__Task objective__. In the used car price prediction text, which feature serves as the target variable?

__Given passage__.
-- START --
Used Car Price Prediction: Machine Learning Regression

This project builds a machine learning regression model to predict the market price of used cars. Given how opaque used car pricing can be, the goal is to give buyers and sellers a data-driven estimate based on objective vehicle attributes. By training on a rich dataset of real listings, the model learns which features matter most and how they interact to drive price.

Dataset overview

The dataset aggregates used car listings and captures a wide range of vehicle attributes. Each row represents a single listing and includes the following features:

Feature	Description
Make / Model	Manufacturer and model name (e.g., Toyota Camry)
Year	Model year of manufacture
Mileage	Odometer reading in miles or kilometers
Condition	Seller-reported condition (Excellent, Good, Fair, Poor)
Fuel Type	Petrol, Diesel, Electric, or Hybrid
Transmission	Automatic or Manual
Engine Size	Displacement in litres
Color	Exterior color
Number of Owners	How many previous owners the car has had
Price	Target variable — listed sale price

The 2023 Car Features List asset (2023-Car-Features-List.jpg) provided additional reference for standardizing make/model names and aligning feature categories across listing sources, ensuring consistency during the cleaning phase.
-- END --
__Dataset content__.
-- START --
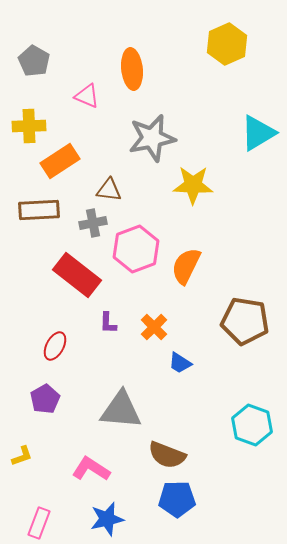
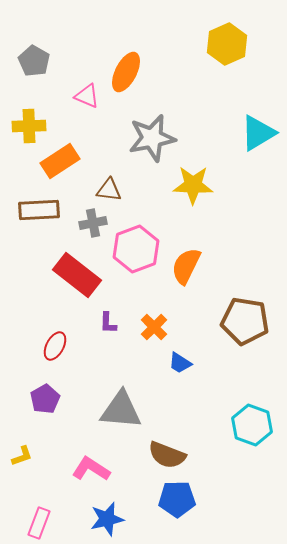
orange ellipse: moved 6 px left, 3 px down; rotated 33 degrees clockwise
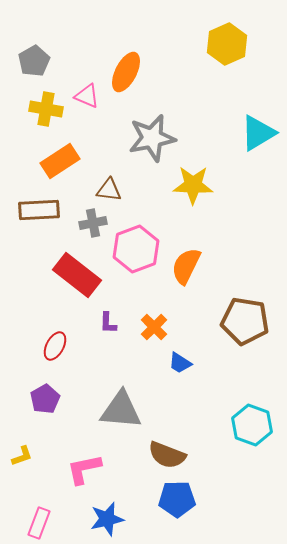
-- END --
__Task solution__. Price, the listed sale price.